__TASK__
Look below for lines that hold the string "октября" and copy each one.

__SUPPLIED RECORDS__
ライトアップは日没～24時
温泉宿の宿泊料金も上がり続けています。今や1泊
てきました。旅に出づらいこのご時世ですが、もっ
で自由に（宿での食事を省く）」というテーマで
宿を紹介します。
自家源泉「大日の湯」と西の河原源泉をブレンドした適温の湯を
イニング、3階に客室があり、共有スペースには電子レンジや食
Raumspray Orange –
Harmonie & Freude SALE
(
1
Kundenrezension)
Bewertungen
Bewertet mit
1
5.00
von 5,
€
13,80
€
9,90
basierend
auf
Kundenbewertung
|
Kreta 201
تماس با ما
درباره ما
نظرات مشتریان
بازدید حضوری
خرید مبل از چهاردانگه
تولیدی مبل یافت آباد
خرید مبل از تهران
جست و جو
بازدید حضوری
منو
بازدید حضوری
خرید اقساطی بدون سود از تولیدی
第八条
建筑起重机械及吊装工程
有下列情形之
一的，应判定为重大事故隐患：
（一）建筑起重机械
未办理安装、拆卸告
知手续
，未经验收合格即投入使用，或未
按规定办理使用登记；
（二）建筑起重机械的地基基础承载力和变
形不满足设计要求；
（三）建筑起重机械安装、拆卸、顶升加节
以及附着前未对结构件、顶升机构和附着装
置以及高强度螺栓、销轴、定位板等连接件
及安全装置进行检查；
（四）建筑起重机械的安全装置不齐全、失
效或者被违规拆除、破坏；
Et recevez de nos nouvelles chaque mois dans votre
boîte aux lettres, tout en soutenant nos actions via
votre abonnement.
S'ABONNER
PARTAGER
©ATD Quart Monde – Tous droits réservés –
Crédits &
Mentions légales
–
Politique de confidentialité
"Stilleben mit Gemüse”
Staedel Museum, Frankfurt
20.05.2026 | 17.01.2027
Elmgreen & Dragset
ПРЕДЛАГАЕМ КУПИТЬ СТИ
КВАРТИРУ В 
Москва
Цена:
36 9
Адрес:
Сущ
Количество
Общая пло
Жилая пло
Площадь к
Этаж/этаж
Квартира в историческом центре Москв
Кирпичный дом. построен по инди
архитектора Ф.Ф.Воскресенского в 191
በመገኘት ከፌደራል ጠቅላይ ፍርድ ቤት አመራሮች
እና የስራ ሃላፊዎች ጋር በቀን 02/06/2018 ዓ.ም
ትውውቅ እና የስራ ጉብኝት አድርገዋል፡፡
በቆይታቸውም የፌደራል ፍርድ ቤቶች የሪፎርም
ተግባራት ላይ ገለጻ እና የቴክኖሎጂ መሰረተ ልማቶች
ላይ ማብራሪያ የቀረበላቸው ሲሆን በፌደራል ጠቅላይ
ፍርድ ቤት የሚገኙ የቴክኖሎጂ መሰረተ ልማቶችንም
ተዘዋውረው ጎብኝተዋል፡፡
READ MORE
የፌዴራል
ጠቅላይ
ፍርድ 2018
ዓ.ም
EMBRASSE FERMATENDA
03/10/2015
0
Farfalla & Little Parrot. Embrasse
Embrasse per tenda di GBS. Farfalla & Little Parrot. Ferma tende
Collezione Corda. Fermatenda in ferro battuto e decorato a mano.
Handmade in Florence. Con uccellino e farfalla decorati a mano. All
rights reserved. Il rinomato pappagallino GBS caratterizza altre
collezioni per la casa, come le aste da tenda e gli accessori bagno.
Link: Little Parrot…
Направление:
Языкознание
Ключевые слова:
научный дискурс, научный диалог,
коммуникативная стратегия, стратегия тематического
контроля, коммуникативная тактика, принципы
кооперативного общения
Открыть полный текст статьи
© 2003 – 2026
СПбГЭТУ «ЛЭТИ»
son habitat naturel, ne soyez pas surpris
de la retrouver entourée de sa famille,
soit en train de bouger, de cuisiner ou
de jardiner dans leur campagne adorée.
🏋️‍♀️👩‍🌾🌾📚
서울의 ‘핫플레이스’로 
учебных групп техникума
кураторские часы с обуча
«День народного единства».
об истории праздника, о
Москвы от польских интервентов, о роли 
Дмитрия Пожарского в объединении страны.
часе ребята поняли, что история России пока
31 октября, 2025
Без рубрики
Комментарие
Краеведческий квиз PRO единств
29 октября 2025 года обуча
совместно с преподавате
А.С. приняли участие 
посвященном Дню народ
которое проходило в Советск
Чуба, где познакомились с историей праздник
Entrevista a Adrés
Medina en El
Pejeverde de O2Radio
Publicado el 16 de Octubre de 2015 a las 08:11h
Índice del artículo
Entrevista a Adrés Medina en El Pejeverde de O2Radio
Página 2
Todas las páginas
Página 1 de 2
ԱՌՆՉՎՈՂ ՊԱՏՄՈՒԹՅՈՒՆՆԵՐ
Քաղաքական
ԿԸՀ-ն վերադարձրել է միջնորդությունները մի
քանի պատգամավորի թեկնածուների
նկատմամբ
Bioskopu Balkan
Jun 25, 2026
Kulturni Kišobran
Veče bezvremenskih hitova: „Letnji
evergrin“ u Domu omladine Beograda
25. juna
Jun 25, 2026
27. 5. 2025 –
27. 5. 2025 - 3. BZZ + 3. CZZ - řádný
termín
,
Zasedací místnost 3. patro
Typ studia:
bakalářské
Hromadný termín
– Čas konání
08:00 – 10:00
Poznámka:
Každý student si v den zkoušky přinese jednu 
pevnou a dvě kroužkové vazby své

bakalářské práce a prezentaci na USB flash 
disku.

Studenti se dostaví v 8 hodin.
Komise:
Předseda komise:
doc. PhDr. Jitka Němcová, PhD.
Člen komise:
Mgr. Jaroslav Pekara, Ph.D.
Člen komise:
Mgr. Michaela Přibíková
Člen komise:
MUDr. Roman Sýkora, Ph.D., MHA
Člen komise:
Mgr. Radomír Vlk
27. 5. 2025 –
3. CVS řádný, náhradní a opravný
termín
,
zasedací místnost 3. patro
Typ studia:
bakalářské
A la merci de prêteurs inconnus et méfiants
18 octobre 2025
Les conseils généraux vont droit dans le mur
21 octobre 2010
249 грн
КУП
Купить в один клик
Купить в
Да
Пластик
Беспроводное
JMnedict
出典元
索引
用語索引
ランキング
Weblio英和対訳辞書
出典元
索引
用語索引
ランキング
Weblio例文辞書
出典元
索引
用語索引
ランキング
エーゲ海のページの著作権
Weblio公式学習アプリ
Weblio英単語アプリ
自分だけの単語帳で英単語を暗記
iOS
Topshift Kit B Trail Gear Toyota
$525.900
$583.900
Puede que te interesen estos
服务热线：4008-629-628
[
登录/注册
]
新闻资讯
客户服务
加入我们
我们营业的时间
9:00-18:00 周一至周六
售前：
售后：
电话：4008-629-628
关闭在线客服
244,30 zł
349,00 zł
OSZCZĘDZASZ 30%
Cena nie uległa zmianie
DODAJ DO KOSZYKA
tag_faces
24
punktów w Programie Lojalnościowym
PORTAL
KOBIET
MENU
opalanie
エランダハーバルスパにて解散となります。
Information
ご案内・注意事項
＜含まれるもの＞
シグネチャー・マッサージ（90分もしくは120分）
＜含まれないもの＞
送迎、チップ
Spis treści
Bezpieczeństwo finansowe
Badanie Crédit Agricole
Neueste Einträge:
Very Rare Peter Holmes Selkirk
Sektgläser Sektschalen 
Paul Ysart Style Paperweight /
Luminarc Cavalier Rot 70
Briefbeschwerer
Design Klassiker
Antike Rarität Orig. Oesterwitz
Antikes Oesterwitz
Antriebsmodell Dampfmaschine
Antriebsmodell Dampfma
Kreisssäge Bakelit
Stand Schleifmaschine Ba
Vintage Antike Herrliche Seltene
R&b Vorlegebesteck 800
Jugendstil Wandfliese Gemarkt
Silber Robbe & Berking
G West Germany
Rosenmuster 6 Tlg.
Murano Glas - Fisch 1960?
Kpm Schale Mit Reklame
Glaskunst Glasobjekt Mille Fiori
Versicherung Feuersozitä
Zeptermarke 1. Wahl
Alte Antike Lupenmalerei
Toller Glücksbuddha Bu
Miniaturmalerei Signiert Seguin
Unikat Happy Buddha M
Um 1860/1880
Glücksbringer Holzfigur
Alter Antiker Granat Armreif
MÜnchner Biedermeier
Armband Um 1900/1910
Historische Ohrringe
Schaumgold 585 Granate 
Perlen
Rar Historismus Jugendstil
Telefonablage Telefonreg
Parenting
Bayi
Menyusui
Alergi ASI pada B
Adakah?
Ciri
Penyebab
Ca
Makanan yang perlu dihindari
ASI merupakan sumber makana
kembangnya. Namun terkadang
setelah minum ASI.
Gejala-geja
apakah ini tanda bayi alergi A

__TASK RESULT__
31 октября, 2025
29 октября 2025 года обуча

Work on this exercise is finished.